*Data shown*
══════════════════════════════

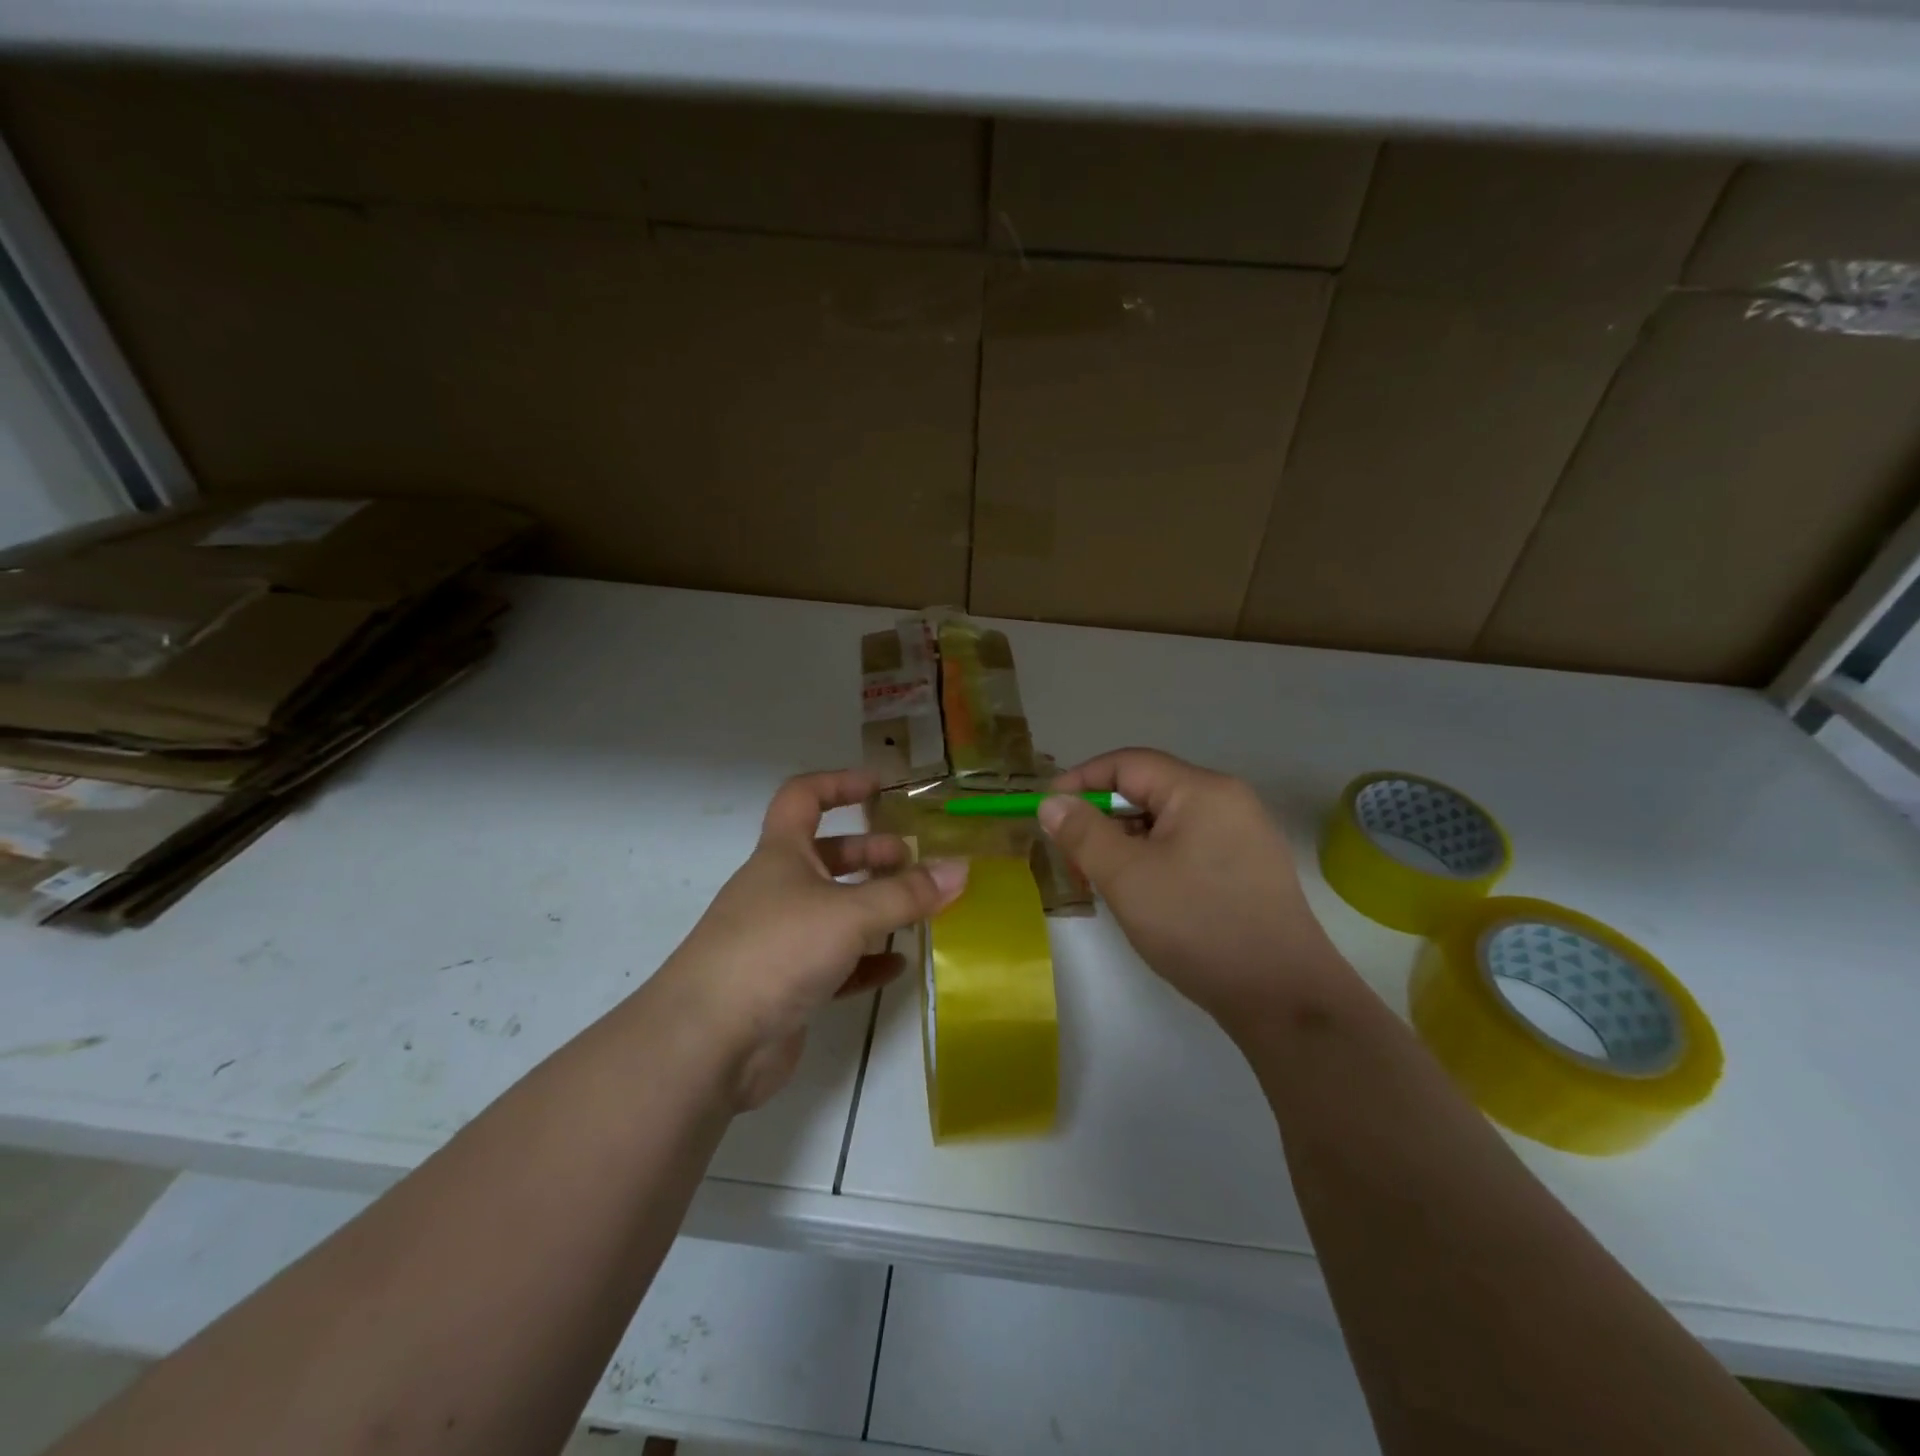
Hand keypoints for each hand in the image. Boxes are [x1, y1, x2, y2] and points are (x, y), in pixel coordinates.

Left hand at [658, 769, 967, 1109]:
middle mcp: (778, 890)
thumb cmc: (776, 951)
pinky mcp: (785, 986)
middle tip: (914, 863)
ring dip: (874, 908)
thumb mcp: (849, 914)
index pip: (804, 798)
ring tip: (918, 911)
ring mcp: (779, 939)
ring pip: (834, 911)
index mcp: (781, 855)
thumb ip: (907, 894)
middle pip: (827, 857)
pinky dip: (865, 960)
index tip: (881, 787)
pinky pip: (835, 963)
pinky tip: (896, 965)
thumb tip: (961, 869)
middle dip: (871, 854)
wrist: (708, 1042)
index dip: (840, 784)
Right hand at [1040, 749, 1343, 1037]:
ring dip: (1125, 845)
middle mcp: (1227, 802)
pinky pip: (1187, 848)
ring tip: (1103, 884)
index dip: (1081, 781)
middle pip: (1147, 792)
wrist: (1285, 999)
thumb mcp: (1127, 877)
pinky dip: (1153, 862)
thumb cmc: (1198, 926)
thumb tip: (1052, 801)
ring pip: (1165, 824)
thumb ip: (1083, 833)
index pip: (1128, 764)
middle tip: (1072, 861)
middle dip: (1101, 821)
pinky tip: (1141, 897)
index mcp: (1202, 790)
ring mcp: (1243, 837)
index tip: (1046, 812)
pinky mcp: (1248, 870)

══════════════════════════════

From the listing above, pick out every line containing "hand".

*Solution to the problem*
Hand keypoints for each hand in the image. Boxes are [x1, y1, x2, y2] and points are (x, y), in pixel coordinates.
Left hand at [658, 769, 967, 1109]:
Right hand at [1040, 749, 1343, 1037]:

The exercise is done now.